Task brief:
Please pull out the stretch from the line containing "Struggling with an Underwater Mortgage in Las" through the end of the material, repeating each line unchanged.

Source data below:

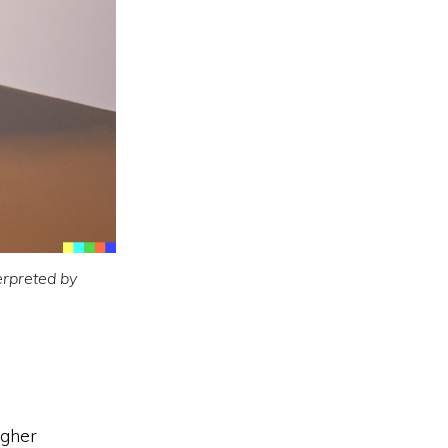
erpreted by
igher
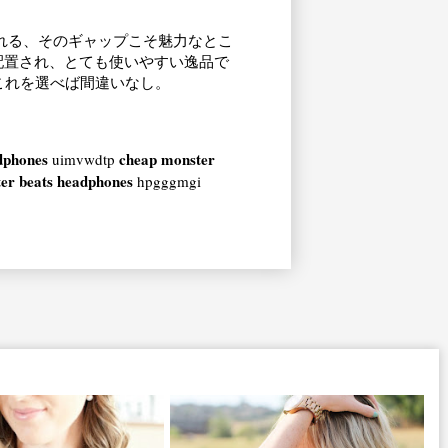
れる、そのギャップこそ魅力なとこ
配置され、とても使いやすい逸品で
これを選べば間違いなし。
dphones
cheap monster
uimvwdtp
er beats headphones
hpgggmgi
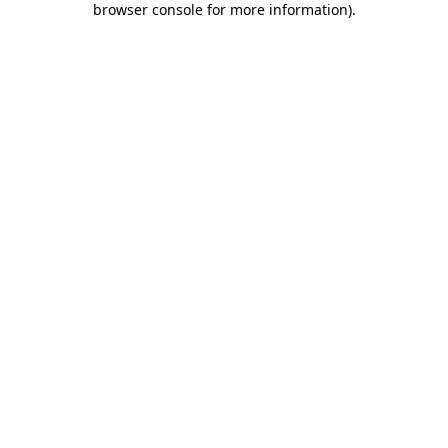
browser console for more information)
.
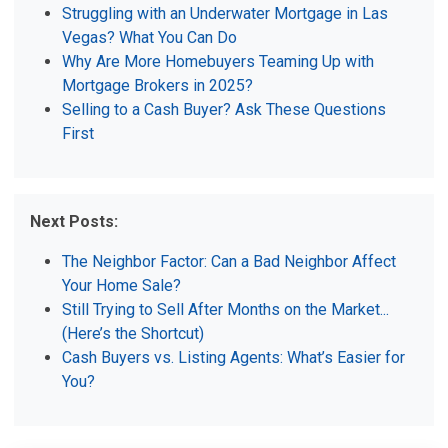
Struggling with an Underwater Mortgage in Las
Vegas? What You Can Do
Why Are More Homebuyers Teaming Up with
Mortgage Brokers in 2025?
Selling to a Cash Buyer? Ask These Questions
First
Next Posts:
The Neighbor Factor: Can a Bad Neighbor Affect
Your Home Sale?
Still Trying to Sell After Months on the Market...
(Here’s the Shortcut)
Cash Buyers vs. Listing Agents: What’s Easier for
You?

End of Source data.

Reply to the task:
Struggling with an Underwater Mortgage in Las
Vegas? What You Can Do
Why Are More Homebuyers Teaming Up with
Mortgage Brokers in 2025?
Selling to a Cash Buyer? Ask These Questions
First
Next Posts:
The Neighbor Factor: Can a Bad Neighbor Affect
Your Home Sale?
Still Trying to Sell After Months on the Market...
(Here’s the Shortcut)
Cash Buyers vs. Listing Agents: What’s Easier for
You?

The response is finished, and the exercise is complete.